▶ **Exercise**
Write out the entries below in full, exactly as given.

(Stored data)
"""

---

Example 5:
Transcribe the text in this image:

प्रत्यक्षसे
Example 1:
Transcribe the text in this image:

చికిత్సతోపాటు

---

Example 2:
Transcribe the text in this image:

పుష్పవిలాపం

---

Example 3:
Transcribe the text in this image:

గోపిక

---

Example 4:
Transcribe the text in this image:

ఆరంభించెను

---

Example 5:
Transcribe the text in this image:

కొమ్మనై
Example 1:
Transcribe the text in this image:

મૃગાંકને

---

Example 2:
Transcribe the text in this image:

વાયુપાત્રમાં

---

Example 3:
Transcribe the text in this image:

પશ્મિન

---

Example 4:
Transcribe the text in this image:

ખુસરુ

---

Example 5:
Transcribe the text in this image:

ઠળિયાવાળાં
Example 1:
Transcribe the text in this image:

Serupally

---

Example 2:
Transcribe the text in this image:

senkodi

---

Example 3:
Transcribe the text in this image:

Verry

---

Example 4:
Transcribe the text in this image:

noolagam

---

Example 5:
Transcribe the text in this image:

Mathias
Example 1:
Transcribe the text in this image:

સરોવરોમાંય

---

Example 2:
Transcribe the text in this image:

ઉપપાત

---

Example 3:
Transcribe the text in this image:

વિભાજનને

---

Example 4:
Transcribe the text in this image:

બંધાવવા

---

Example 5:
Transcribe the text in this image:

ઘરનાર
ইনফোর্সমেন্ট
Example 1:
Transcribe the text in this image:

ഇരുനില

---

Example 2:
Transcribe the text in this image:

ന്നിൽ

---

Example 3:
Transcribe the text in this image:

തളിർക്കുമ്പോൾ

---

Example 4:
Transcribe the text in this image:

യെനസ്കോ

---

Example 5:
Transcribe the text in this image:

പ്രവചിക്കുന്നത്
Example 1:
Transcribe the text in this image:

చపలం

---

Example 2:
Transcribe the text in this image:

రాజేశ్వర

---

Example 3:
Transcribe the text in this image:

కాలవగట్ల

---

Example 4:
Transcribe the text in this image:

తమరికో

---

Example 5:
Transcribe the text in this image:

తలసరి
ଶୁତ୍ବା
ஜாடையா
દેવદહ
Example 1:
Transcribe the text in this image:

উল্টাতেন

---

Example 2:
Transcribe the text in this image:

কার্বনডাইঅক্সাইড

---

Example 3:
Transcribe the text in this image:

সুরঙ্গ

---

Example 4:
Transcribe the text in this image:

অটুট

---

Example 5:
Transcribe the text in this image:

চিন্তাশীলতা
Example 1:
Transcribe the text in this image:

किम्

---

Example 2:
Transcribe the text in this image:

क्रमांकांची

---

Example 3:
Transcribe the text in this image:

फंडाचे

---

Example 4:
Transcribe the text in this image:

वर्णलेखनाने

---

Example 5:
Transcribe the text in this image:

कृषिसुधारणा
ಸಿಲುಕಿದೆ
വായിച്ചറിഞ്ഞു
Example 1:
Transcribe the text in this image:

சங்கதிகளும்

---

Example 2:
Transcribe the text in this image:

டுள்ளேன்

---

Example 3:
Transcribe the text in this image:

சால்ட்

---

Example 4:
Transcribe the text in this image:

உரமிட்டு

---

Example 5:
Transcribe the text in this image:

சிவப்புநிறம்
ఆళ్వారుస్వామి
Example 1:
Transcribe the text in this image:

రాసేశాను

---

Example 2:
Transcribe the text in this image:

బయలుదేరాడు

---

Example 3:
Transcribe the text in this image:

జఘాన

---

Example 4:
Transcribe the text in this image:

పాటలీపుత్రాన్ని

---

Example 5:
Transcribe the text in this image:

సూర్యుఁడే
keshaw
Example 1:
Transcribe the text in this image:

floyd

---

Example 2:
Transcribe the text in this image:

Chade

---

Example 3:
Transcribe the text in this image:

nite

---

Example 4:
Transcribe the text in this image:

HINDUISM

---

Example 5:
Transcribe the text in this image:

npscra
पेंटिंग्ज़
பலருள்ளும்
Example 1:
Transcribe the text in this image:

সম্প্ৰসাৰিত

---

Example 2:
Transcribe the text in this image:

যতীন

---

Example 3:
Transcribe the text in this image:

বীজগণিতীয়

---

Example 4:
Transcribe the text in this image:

"""

▶ **Exercise solution**
---

Example 5:
Transcribe the text in this image:

प्रत्यक्षसे
Example 1:
Transcribe the text in this image:

చికిత్సతోపాటు

---

Example 2:
Transcribe the text in this image:

పుష్పవిలాపం

---

Example 3:
Transcribe the text in this image:

గోపిక

---

Example 4:
Transcribe the text in this image:

ఆరంభించెను

---

Example 5:
Transcribe the text in this image:

కొమ్మనై
Example 1:
Transcribe the text in this image:

મૃગાંકને

---

Example 2:
Transcribe the text in this image:

વાયુપાત્રમાં

---

Example 3:
Transcribe the text in this image:

પશ્મિન

---

Example 4:
Transcribe the text in this image:

ખુસરુ

---

Example 5:
Transcribe the text in this image:

ઠળિયાવાળાં
Example 1:
Transcribe the text in this image:

Serupally

---

Example 2:
Transcribe the text in this image:

senkodi

---

Example 3:
Transcribe the text in this image:

Verry

---

Example 4:
Transcribe the text in this image:

noolagam

---

Example 5:
Transcribe the text in this image:

Mathias
Example 1:
Transcribe the text in this image:

સરોવરોમાંય

---

Example 2:
Transcribe the text in this image:

ઉપપાત

---

Example 3:
Transcribe the text in this image:

વિભાજનને

---

Example 4:
Transcribe the text in this image:

બંધાવવા

---

Example 5:
Transcribe the text in this image:

ઘરનાર
ইনফোর্সমেন্ট
Example 1:
Transcribe the text in this image:

ഇരുനില

---

Example 2:
Transcribe the text in this image:

ന്നിൽ

---

Example 3:
Transcribe the text in this image:

തളിർക്കുമ്പോൾ

---

Example 4:
Transcribe the text in this image:

യെനസ്കോ

---

Example 5:
Transcribe the text in this image:

പ്രവചിക്കുന്നത്
Example 1:
Transcribe the text in this image:

చపలం

---

Example 2:
Transcribe the text in this image:

రాజేశ్వర

---

Example 3:
Transcribe the text in this image:

కాలవగట్ల

---

Example 4:
Transcribe the text in this image:

తమరికో

---

Example 5:
Transcribe the text in this image:

తలసరి
ଶୁତ୍ବା
ஜாடையா
દેવદહ
Example 1:
Transcribe the text in this image:

উল্টাতেন

---

Example 2:
Transcribe the text in this image:

কার্বনডাইঅক্সাইড

---

Example 3:
Transcribe the text in this image:

সুরঙ্গ

---

Example 4:
Transcribe the text in this image:

অটুট

---

Example 5:
Transcribe the text in this image:

চিন্তাশীলতা
Example 1:
Transcribe the text in this image:

किम्

---

Example 2:
Transcribe the text in this image:

क्रमांकांची

---

Example 3:
Transcribe the text in this image:

फंडाचे

---

Example 4:
Transcribe the text in this image:

वर्णलेखनाने

---

Example 5:
Transcribe the text in this image:

कृषिसुधारणा
ಸಿಲುಕಿದೆ
വായിച്ചറിഞ്ഞു
Example 1:
Transcribe the text in this image:

சங்கதிகளும்

---

Example 2:
Transcribe the text in this image:

டுள்ளேன்

---

Example 3:
Transcribe the text in this image:

சால்ட்

---

Example 4:
Transcribe the text in this image:

உரமிட்டு

---

Example 5:
Transcribe the text in this image:

சிவப்புநிறம்
ఆళ్వారుస్వామి
Example 1:
Transcribe the text in this image:

రాసేశాను

---

Example 2:
Transcribe the text in this image:

బయలుదేరాడు

---

Example 3:
Transcribe the text in this image:

జఘాన

---

Example 4:
Transcribe the text in this image:

పాటలీపుత్రాన్ని

---

Example 5:
Transcribe the text in this image:

సూర్యుఁడే
keshaw
Example 1:
Transcribe the text in this image:

floyd

---

Example 2:
Transcribe the text in this image:

Chade

---

Example 3:
Transcribe the text in this image:

nite

---

Example 4:
Transcribe the text in this image:

HINDUISM

---

Example 5:
Transcribe the text in this image:

npscra
पेंटिंग्ज़
பலருள்ளும்
Example 1:
Transcribe the text in this image:

সম্প্ৰসাৰিত

---

Example 2:
Transcribe the text in this image:

যতীন

---

Example 3:
Transcribe the text in this image:

বীজগণিতীয়

---

Example 4:
Transcribe the text in this image:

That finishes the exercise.